This function reads chunks containing a ByteString payload, and then calls paxParser with this ByteString value.

The problem is that sometimes this ByteString value is truncated, for example:

"70 path=very/very/very/very/long/file/path/that/got/tru"

The "70" indicates the length and you can see it got truncated and there is also no trailing "\n" char.

Immediately afterwards my traces show that there is a ChunkPayload containing the rest of the header ("ncated.txt\n").

When paxParser is called with the truncated header, the parse fails and the header is ignored, causing errors with the file.

So this seems to be an error related to the chunking that is done in conduit, and happens on the rare occasion when a pax header happens to cross a ByteString chunk boundary. When I change the conduit input to be a network stream instead of a file, then I think the input chunking is a bit different, and I get errors in a different pax header entry.

bitc commented 7 months ago

I analysed this further and it was as I suspected above. The bug occurs when the incoming flow of ByteStrings through the conduit are short, and we get lots of small ChunkPayloads instead of one contiguous one.

Here is the "untar, pax interchange format" test that I played around with:

https://github.com/snoyberg/tar-conduit/blob/96b18aadf50c75d2f599b383c35241bc2abb8478/tests/Spec.hs#L313-L318

I can make this test fail by "chopping" the conduit input bytes such that they flow in a single byte at a time:

     it "untar, pax interchange format" $ do
         res <- runConduitRes $
                paxExample
+            .| chop
             .| untar process
             .| sinkList
         pure res `shouldReturn` [("filepath", "payload")]

Here is the "chop" function:

chop :: (MonadIO m) => ConduitT ByteString ByteString m ()

### DATA BELOW
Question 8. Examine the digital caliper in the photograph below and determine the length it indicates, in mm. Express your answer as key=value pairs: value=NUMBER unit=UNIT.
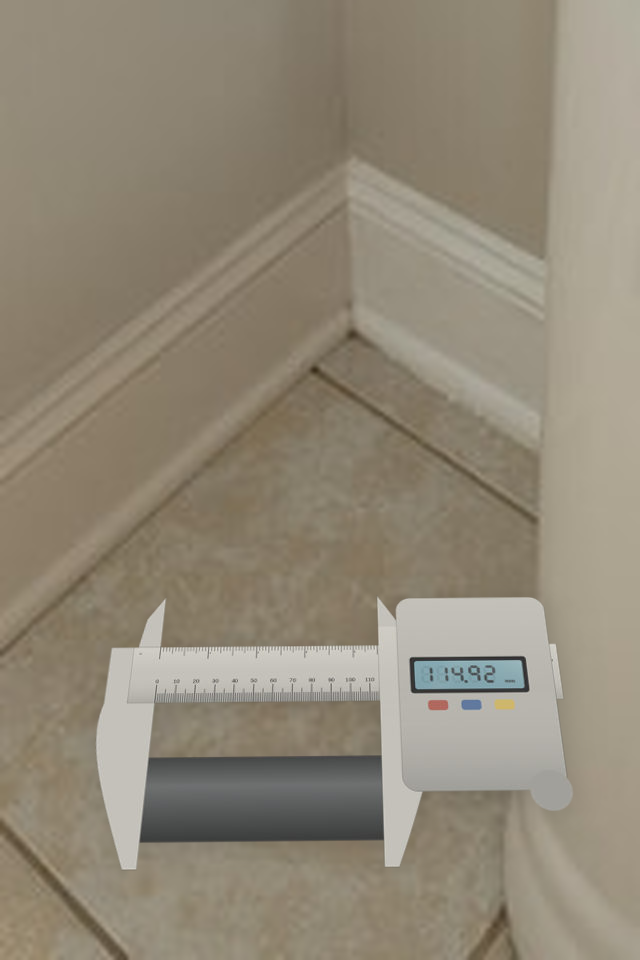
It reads value=114.92 unit=mm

### WHAT YOU WILL DO
1 > Update the tar-conduit bug discussion, starting at the words "This function reads" and stopping after "with the file.", with "paxParser" changed to "headerParser" throughout that span.
2 > Answer these questions from the tar-conduit bug discussion:
(a) What does the "70" at the start of the truncated value indicate?
(b) What did the traces show in the ChunkPayload that came immediately after the truncated one?
(c) How was the "untar, pax interchange format" test made to fail?
3 > Pick up the tar-conduit bug discussion after its last line and keep writing it.

### OUTPUTS BY TASK
1 >
This function reads chunks containing a ByteString payload, and then calls headerParser with this ByteString value.

The problem is that sometimes this ByteString value is truncated, for example:

"70 path=very/very/very/very/long/file/path/that/got/tru"

The "70" indicates the length and you can see it got truncated and there is also no trailing "\n" char.

Immediately afterwards my traces show that there is a ChunkPayload containing the rest of the header ("ncated.txt\n").

When headerParser is called with the truncated header, the parse fails and the header is ignored, causing errors with the file.

2 >
(a) It indicates the length.
(b) It contained the rest of the header ("ncated.txt\n").
(c) The conduit input bytes were chopped so that they flowed in a single byte at a time.

3 >
chop = do
  next <- await
  case next of
    Nothing -> pure ()
    Just val -> do
      forM_ (splitEvery 1 (S.unpack val)) $ \chunk -> do
        yield (S.pack chunk)
      chop

splitEvery :: Int -> [a] -> [[a]]
splitEvery n = P.takeWhile (not . P.null) . P.map (P.take n) . P.iterate (P.drop n)

With this modification, the test fails with:

pax
  untar, pax interchange format [✘]

Failures:

  tests/Spec.hs:320:5: 
  1) pax untar, pax interchange format
       uncaught exception: TarException
       UnexpectedPayload 513

I have a fix, I will post it here shortly.

bitc commented 7 months ago

Here is the fix I came up with. parsePax should read all of the ChunkPayloads that are available in the input (instead of just the first). It should concatenate all of their payloads together and then call paxParser on the result.

-parsePax :: Monad m => ConduitM TarChunk TarChunk (StateT PaxState m) PaxHeader
-parsePax = await >>= \case
-    Just (ChunkPayload _ b) -> pure $ paxParser b
-    _ -> pure mempty
+parsePax :: Monad m => ConduitM TarChunk TarChunk (StateT PaxState m) PaxHeader
+parsePax = do
+    payloads <- readAllChunkPayloads []
+    let b = S.concat (reverse payloads)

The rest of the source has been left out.